体長こそわずか10~20cmと小さいものの、シャコは恐ろしいハンターだ。捕獲に適した強力な捕脚を用いて、獲物を突き刺し、動けなくしてからバラバラに解体する。
シャコには、とてもユニークな特徴が3つある。これらは、地球上に生息する、ほぼすべての動物と異なる特徴だ。以下では、非常に興味深いこれら3つの能力を紹介しよう。これを読めば、彼らがなぜ、単なる「海底に生息する平凡な生物」ではないのかがわかるはずだ。

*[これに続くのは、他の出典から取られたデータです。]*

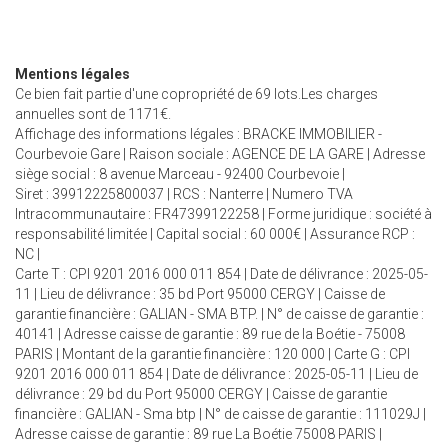
Mentions légales
Ce bien fait partie d'une copropriété de 69 lots.Les charges
annuelles sont de 1171€.
Affichage des informations légales : BRACKE IMMOBILIER -
Courbevoie Gare | Raison sociale : AGENCE DE LA GARE | Adresse
siège social : 8 avenue Marceau - 92400 Courbevoie |
Siret : 39912225800037 | RCS : Nanterre | Numero TVA
Intracommunautaire : FR47399122258 | Forme juridique : société à
responsabilité limitée | Capital social : 60 000€ | Assurance RCP :
NC |
Carte T : CPI 9201 2016 000 011 854 | Date de délivrance : 2025-05-
11 | Lieu de délivrance : 35 bd Port 95000 CERGY | Caisse de
garantie financière : GALIAN - SMA BTP. | N° de caisse de garantie :
40141 | Adresse caisse de garantie : 89 rue de la Boétie - 75008
PARIS | Montant de la garantie financière : 120 000 | Carte G : CPI
9201 2016 000 011 854 | Date de délivrance : 2025-05-11 | Lieu de
délivrance : 29 bd du Port 95000 CERGY | Caisse de garantie
financière : GALIAN - Sma btp | N° de caisse de garantie : 111029J |
Adresse caisse de garantie : 89 rue La Boétie 75008 PARIS |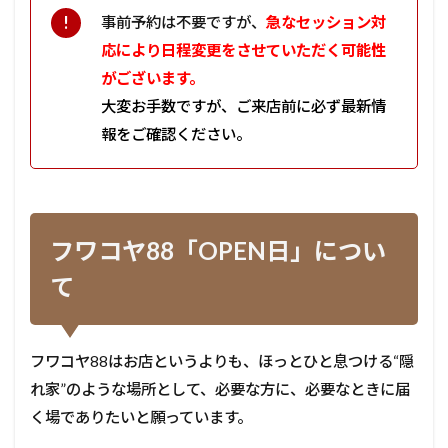
事前予約は不要ですが、
急なセッション対
応により日程変更をさせていただく可能性
がございます。
大変お手数ですが、ご来店前に必ず最新情
報をご確認ください。
フワコヤ88「OPEN日」につい
て
フワコヤ88はお店というよりも、
ほっとひと息つける“隠
れ家”のような場所として、
必要な方に、必要なときに届
く場でありたいと願っています。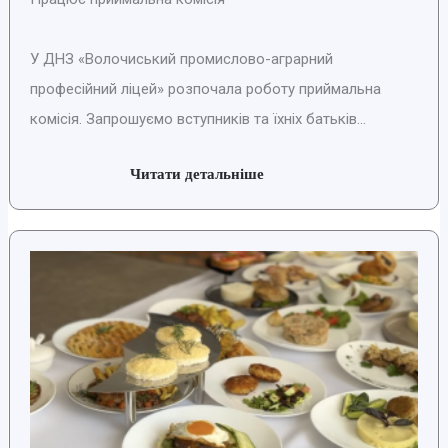
У ДНЗ «Волочиський промислово-аграрний
професійний ліцей» розпочала роботу приймальна
комісія. Запрошуємо вступників та їхніх батьків...
Читати детальніше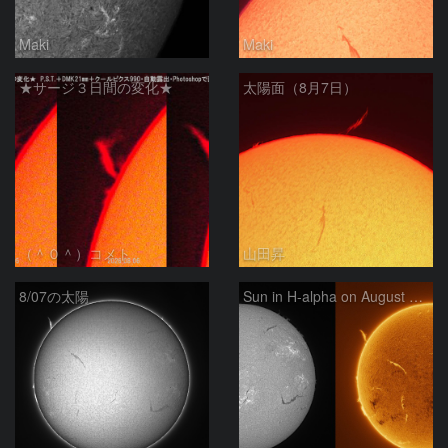
Maki
Maki
★サージ３日間の変化★
太陽面（8月7日）
（＾０＾）コメト
山田昇
8/07の太陽
Sun in H-alpha on August 7, 2026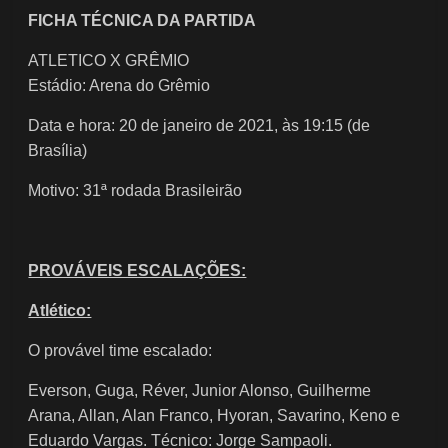
FICHA TÉCNICA DA PARTIDA
ATLETICO X GRÊMIO
​Estádio: Arena do Grêmio
Data e hora: 20 de janeiro de 2021, às 19:15 (de
Brasília)
Motivo: 31ª rodada Brasileirão
PROVÁVEIS ESCALAÇÕES:
Atlético:
O provável time escalado:
Everson, Guga, Réver, Junior Alonso, Guilherme
Arana, Allan, Alan Franco, Hyoran, Savarino, Keno e
Eduardo Vargas. Técnico: Jorge Sampaoli.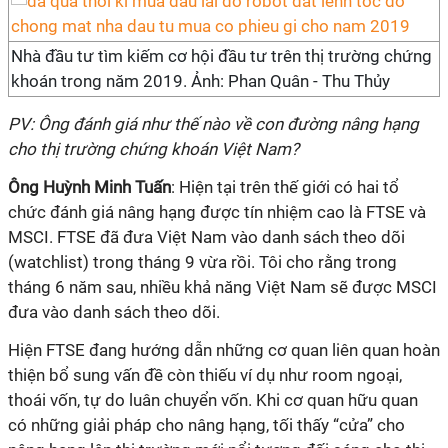
Nhà đầu tư tìm kiếm cơ hội đầu tư trên thị trường chứng
khoán trong năm 2019. Ảnh: Phan Quân - Thu Thủy
PV: Ông đánh giá như thế nào về con đường nâng hạng
cho thị trường chứng khoán Việt Nam?
Ông Huỳnh Minh Tuấn
: Hiện tại trên thế giới có hai tổ
chức đánh giá nâng hạng được tín nhiệm cao là FTSE và
MSCI. FTSE đã đưa Việt Nam vào danh sách theo dõi
(watchlist) trong tháng 9 vừa rồi. Tôi cho rằng trong
tháng 6 năm sau, nhiều khả năng Việt Nam sẽ được MSCI
đưa vào danh sách theo dõi.
Hiện FTSE đang hướng dẫn những cơ quan liên quan hoàn
thiện bổ sung vấn đề còn thiếu ví dụ như room ngoại,
thoái vốn, tự do luân chuyển vốn. Khi cơ quan hữu quan
có những giải pháp cho nâng hạng, tối thấy “cửa” cho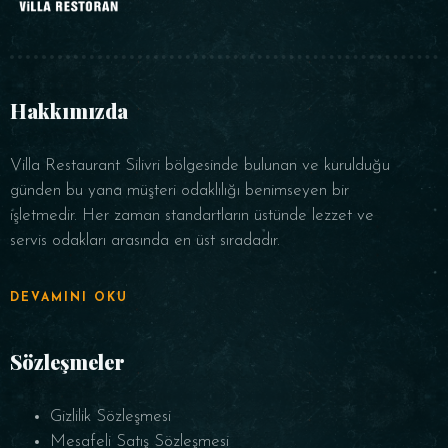
Hakkımızda
Villa Restaurant Silivri bölgesinde bulunan ve kurulduğu
günden bu yana müşteri odaklılığı benimseyen bir
işletmedir. Her zaman standartların üstünde lezzet ve
servis odakları arasında en üst sıradadır.
DEVAMINI OKU
Sözleşmeler
Gizlilik Sözleşmesi
Mesafeli Satış Sözleşmesi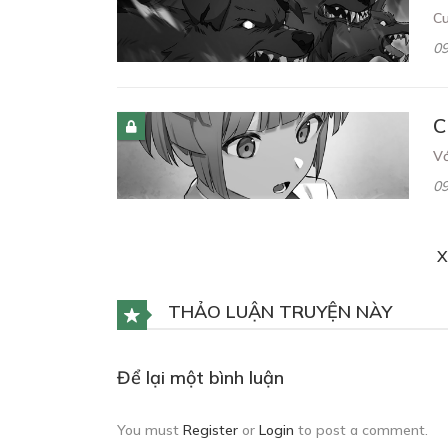
Cu
09
C
Vớ
09
X
C
Nh
THẢO LUẬN TRUYỆN NÀY
09
Để lại một bình luận
C
You must
Register
or
Login
to post a comment.
Họ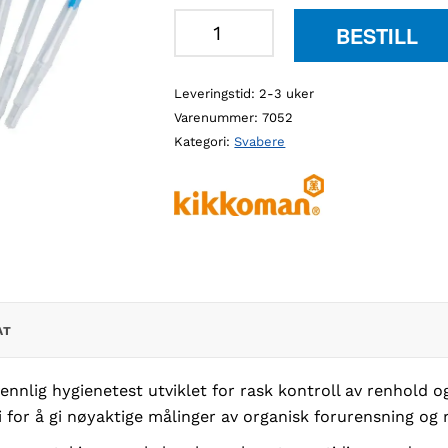
Kikkoman
BESTILL
LuciPac
A3
Leveringstid: 2-3 uker
svaber
Varenummer:
7052
fuktet
Kategori:
Svabere
(100
stk)
antall
AT
ennlig hygienetest utviklet for rask kontroll av renhold og
for å gi nøyaktige målinger av organisk forurensning og re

1. 並外れた視覚系──人間のがん診断にも応用可能か
シャコは、動物界の中でも、最も複雑で発達した視覚系を持っていると言っても過言ではない。ヒトの目は色を検知する際に赤、緑、青という3種類の光受容体に頼っている。一方、シャコは12~16種類の光受容体を持っている。このため、ヒトの目では見ることができない紫外線を含む、より広い周波数帯の光を検知することができる。我々ヒトの目と違い、シャコは複眼を持っている。これらの複眼は、眼柄(がんぺい)と呼ばれる組織で頭部とつながっており、シャコはこの眼柄を左右それぞれ能動的に動かせる。これによって、シャコはほぼ360度を見渡せる視界を確保している。さらに、それぞれの目は3つの領域に分かれていて、これにより、片目だけでも物体の奥行きを認識することができる。これは、他の動物には真似のできない高い能力だ。